▼
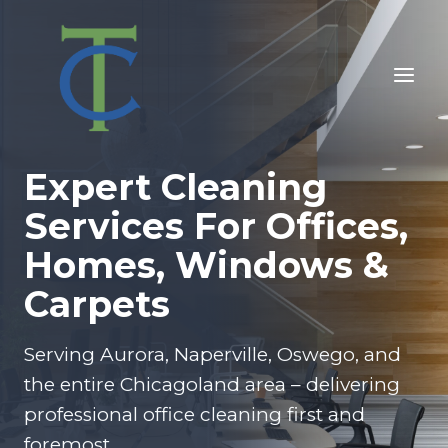
Skip
to
content
Expert Cleaning
Services For Offices,
Homes, Windows &
Carpets
Serving Aurora, Naperville, Oswego, and
the entire Chicagoland area – delivering
professional office cleaning first and
foremost.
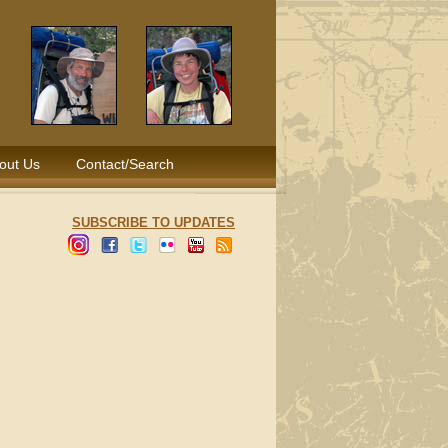
out Us
Contact/Search
SUBSCRIBE TO UPDATES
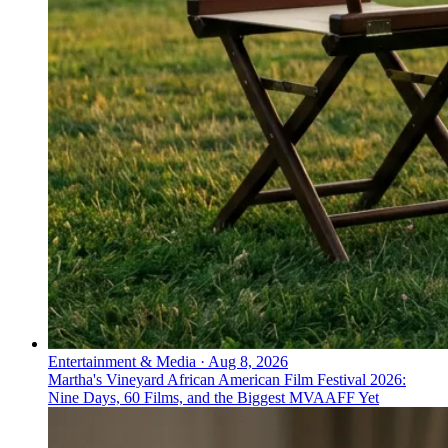
Entertainment & Media
·
Aug 8, 2026
Martha's Vineyard African American Film Festival 2026:
Nine Days, 60 Films, and the Biggest MVAAFF Yet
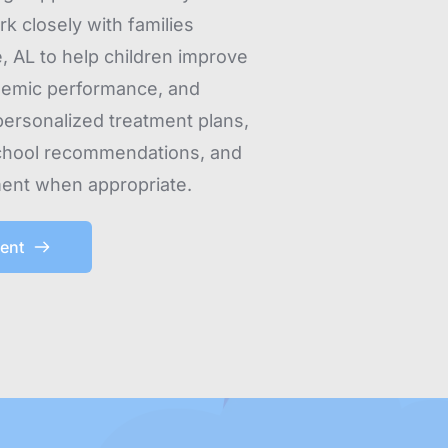
k closely with families 
, AL to help children improve 
demic performance, and 
ersonalized treatment plans, 
chool recommendations, and 
ent when appropriate.
ent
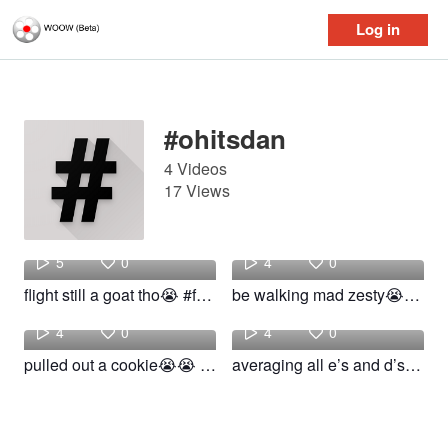
Log in
Log in
#ohitsdan
4 Videos
17 Views
Waylon
Waylon
5
0
4
0
flight still a goat tho😭 #fyp #funny #ohitsdan #relatable #flightreacts
be walking mad zesty😭😭 #fyp #ohitsdan #funny #relatable #school
Waylon
Waylon
4
0
4
0
pulled out a cookie😭😭 #fyp #ohitsdan #funny #relatable #school
averaging all e’s and d’s😭😭 #fyp #ohitsdan #funny #school #relatable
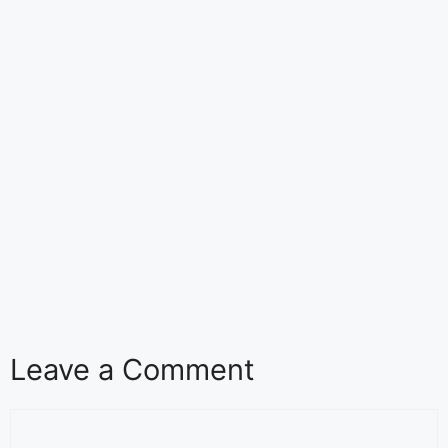
Leave a Comment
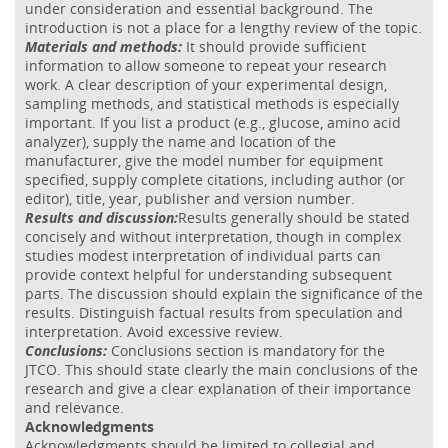
under consideration and essential background. The
introduction is not a place for a lengthy review of the topic.
Materials and methods:
It should provide sufficient
information to allow someone to repeat your research
work. A clear description of your experimental design,
sampling methods, and statistical methods is especially
important. If you list a product (e.g., glucose, amino acid
analyzer), supply the name and location of the
manufacturer, give the model number for equipment
specified, supply complete citations, including author (or
editor), title, year, publisher and version number.
Results and discussion:
Results generally should be stated
concisely and without interpretation, though in complex
studies modest interpretation of individual parts can
provide context helpful for understanding subsequent
parts. The discussion should explain the significance of the
results. Distinguish factual results from speculation and
interpretation. Avoid excessive review.
Conclusions:
Conclusions section is mandatory for the
JTCO. This should state clearly the main conclusions of the
research and give a clear explanation of their importance
and relevance.
Acknowledgments
Acknowledgments should be limited to collegial and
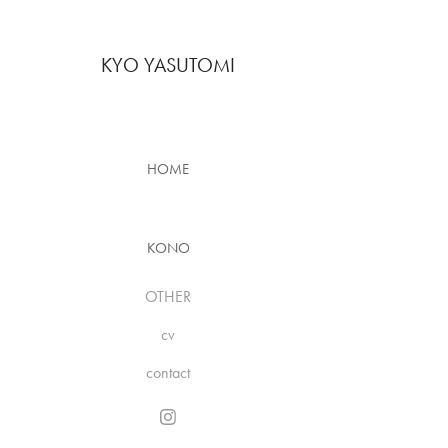
KYO YASUTOMI
HOME
KONO
OTHER
cv
contact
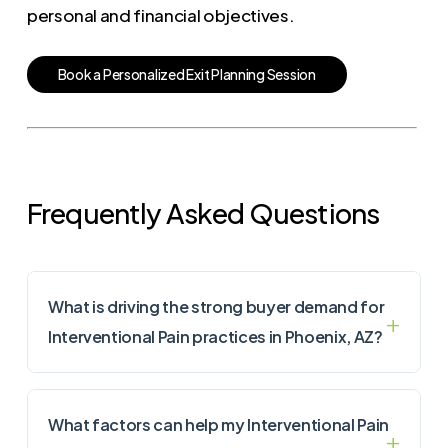
personal and financial objectives.
B
o
o
k
a
P
e
r
s
o
n
a
l
i
z
e
d
E
x
i
t
P
l
a
n
n
i
n
g
S
e
s
s
i
o
n
Frequently Asked Questions
What is driving the strong buyer demand for
Interventional Pain practices in Phoenix, AZ?
What factors can help my Interventional Pain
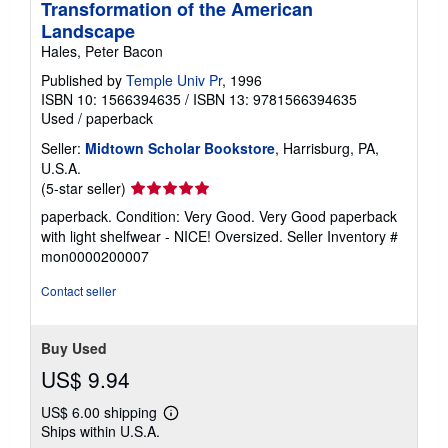
Transformation of the American
Landscape
Hales, Peter Bacon
Published by
Temple Univ Pr
, 1996
ISBN 10: 1566394635
/
ISBN 13: 9781566394635
Used
/
paperback
Seller:
Midtown Scholar Bookstore
, Harrisburg, PA,
U.S.A.
Seller
(5-star seller)
rating
paperback. Condition: Very Good. Very Good paperback
5
with light shelfwear - NICE! Oversized.
Seller Inventory #
out
mon0000200007
of
5
Contact seller
stars
Buy Used
US$ 9.94
US$ 6.00 shipping
Learn
Ships within U.S.A.
more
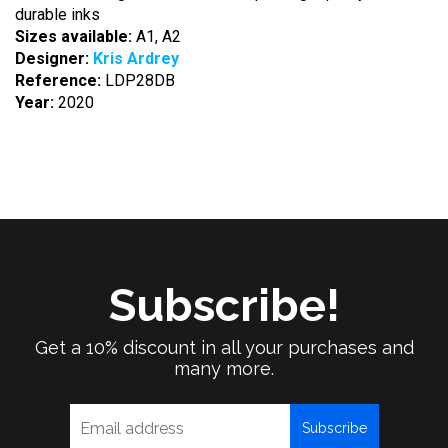
durable inks
Sizes available:
A1, A2
Designer:
Kris Ardrey
Reference:
LDP28DB
Year:
2020
Subscribe!
Get a 10% discount in all your purchases and
many more.
Subscribe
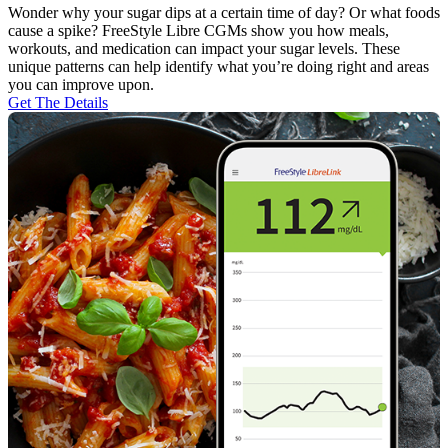
Wonder why your sugar dips at a certain time of day? Or what foods
cause a spike? FreeStyle Libre CGMs show you how meals,
workouts, and medication can impact your sugar levels. These
unique patterns can help identify what you’re doing right and areas
you can improve upon.
Get The Details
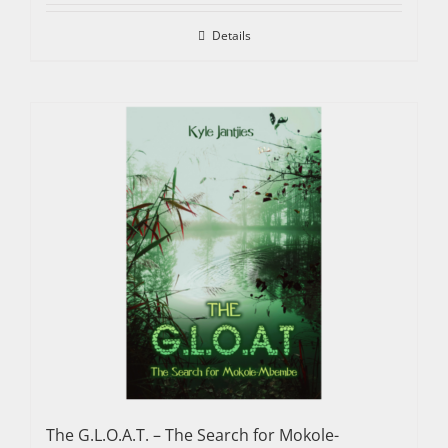
Details
The G.L.O.A.T. – The Search for Mokole-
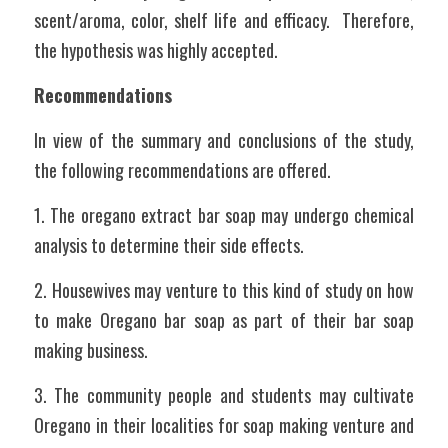
scent/aroma, color, shelf life and efficacy.  Therefore, 
the hypothesis was highly accepted.	
Recommendations	
In view of the summary and conclusions of the study, 
the following recommendations are offered.
1. The oregano extract bar soap may undergo chemical 
analysis to determine their side effects.
2. Housewives may venture to this kind of study on how 
to make Oregano bar soap as part of their bar soap 
making business.
3. The community people and students may cultivate 
Oregano in their localities for soap making venture and 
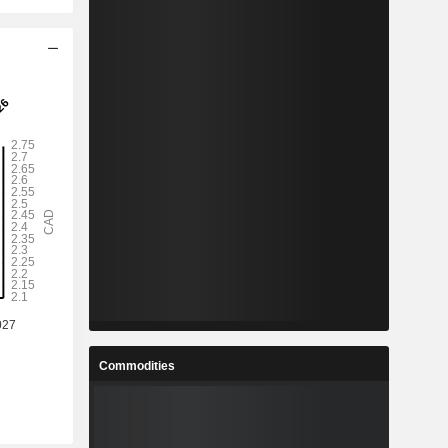
Commodities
▲
_EXERCISE DIRECTIONS_.
Switch "Interventional Pain" to "Pain Management" in the lines from the one with "personal and financial objectives." up to and including the one with "What factors can help my Interventional Pain", and give back only those lines with nothing else changed.

_WRITTEN ANSWER_.
personal and financial objectives.
B
o
o
k
a
P
e
r
s
o
n
a
l
i
z
e
d
E
x
i
t
P
l
a
n
n
i
n
g
S
e
s
s
i
o
n
Frequently Asked Questions
What is driving the strong buyer demand for
Pain Management practices in Phoenix, AZ?
What factors can help my Pain Management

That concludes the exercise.